Nosso acompanhamento do assunto indica ausência de discussões ou aprovações de alteração de estruturas pautadas junto ao Condephaat. As reuniões realizadas desde o ano passado tratavam de aprovar outras intervenções no complexo e, apenas recentemente, encontramos uma menção ao Pacaembu na pauta da 2.038º Sessão Ordinária do Condephaat que ocorreu hoje, 04/04, em sessão virtual transmitida pela plataforma Youtube. Consta da pauta da segunda parte da reunião, para deliberação em bloco, a “aprovação para o fechamento externo da área do complexo esportivo do Pacaembu”, assunto que, ao que tudo indica, não se refere à construção de um pavilhão para receber eventos, mas sim da modificação de seu muro de fechamento. O item foi aprovado sem discussão nem relatoria de Conselheiros. Acontece que o muro já começou a ser demolido há mais de um mês, seguindo a anunciada lógica de fazer antes de aprovar.

PARTES DO EXERCÍCIO:
A - No texto sobre o Pacaembu, de que forma foi aprovado o item do fechamento externo do complexo esportivo?
B - Por favor, prossiga com o texto sobre o Pacaembu a partir da última frase.

DADOS FORNECIDOS:

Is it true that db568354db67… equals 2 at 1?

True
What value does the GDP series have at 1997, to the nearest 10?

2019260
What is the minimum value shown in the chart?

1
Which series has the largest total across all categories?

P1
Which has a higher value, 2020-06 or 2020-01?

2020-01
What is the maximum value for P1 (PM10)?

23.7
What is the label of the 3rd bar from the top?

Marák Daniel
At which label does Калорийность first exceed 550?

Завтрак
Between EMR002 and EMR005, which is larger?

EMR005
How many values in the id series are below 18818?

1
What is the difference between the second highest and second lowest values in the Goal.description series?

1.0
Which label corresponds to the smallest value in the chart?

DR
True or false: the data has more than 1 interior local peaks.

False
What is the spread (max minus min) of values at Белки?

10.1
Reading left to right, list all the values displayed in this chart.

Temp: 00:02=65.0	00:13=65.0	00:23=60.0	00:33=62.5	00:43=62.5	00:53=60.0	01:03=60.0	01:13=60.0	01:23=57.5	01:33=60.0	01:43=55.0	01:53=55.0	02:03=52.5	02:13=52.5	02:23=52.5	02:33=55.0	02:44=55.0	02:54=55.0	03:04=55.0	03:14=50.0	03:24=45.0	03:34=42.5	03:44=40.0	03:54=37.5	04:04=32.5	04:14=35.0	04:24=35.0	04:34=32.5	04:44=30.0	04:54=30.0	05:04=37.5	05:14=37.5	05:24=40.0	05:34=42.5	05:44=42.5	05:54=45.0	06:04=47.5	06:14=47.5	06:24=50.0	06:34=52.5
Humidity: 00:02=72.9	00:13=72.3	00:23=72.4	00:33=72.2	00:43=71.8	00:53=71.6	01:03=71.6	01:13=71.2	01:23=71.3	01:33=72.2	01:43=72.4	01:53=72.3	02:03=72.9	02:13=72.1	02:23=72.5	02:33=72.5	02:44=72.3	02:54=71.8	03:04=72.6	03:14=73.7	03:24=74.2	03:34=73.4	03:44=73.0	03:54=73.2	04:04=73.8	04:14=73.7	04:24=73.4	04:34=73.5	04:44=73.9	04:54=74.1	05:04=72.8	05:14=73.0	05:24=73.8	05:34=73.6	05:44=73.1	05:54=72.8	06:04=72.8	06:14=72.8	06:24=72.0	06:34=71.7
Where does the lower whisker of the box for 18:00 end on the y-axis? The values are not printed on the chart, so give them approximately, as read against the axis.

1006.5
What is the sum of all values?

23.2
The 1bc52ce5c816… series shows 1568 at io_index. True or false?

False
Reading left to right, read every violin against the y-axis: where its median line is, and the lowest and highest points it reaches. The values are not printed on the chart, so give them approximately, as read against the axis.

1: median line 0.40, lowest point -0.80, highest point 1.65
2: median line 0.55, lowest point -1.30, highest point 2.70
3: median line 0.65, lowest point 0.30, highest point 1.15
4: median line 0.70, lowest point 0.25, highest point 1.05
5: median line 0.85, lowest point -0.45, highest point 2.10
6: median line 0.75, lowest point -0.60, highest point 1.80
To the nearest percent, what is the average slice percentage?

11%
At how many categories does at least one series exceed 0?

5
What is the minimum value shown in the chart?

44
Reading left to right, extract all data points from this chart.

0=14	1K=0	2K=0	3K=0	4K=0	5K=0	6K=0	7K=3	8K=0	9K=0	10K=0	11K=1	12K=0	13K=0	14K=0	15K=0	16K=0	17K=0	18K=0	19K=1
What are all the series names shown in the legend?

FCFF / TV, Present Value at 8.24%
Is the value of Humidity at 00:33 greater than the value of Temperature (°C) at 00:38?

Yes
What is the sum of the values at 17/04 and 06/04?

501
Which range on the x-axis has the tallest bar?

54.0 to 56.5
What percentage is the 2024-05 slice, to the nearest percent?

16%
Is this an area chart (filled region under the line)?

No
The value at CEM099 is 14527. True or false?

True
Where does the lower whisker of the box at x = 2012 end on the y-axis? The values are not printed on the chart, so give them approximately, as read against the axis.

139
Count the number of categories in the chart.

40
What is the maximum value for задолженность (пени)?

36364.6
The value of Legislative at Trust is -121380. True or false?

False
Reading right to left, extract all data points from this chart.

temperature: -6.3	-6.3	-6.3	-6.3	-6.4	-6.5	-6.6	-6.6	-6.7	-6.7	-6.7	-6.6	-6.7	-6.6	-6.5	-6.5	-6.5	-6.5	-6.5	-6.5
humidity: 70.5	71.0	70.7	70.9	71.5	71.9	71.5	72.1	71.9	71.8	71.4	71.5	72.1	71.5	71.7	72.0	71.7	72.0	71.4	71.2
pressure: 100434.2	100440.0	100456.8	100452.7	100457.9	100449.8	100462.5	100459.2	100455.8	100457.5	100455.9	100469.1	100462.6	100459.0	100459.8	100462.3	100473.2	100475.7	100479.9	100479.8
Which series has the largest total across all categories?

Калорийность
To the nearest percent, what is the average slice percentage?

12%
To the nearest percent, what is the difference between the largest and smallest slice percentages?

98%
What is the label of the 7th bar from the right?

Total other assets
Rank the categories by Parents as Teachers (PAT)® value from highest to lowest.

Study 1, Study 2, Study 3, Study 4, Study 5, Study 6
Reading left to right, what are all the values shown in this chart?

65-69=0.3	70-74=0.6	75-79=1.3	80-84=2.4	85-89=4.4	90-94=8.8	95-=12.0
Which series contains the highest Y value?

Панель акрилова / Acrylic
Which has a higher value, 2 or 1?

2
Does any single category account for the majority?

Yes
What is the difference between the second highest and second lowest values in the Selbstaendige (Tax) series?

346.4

RESPOSTAS DAS TAREFAS:
A - Foi aprovado sem discussão nem relatoria de Conselheiros.

B -
O que podemos fazer frente a estes fatos consumados?

    • Pedir para os conselheiros de patrimônio que, na próxima reunião, dia 18 de abril, tragam estas intervenções estruturais (impermeabilização do gramado e construção de cobertura) para o debate e aprovação (ou não), agindo de forma pró-ativa. É importante que seja impedida a destruição do patrimônio arquitetônico e cultural da cidade sem aprovação legal. E que sejam criados novos precedentes de sanção e punição às empresas privadas que desrespeitam contratos, ignoram restrições e agem à revelia da Lei. A suposta “boa fé” de seus atos (ativação do complexo, reforma, investimento) não pode mascarar o fato de que construções, provisórias ou não, não podem infringir a legislação.  Ignorar esta “ausência de aprovação” pode abrir precedente para sabe-se lá quais outros tipos de irregularidades, além de poder, eventualmente, culminar na responsabilização de agentes públicos que fazem vistas grossas para esses problemas.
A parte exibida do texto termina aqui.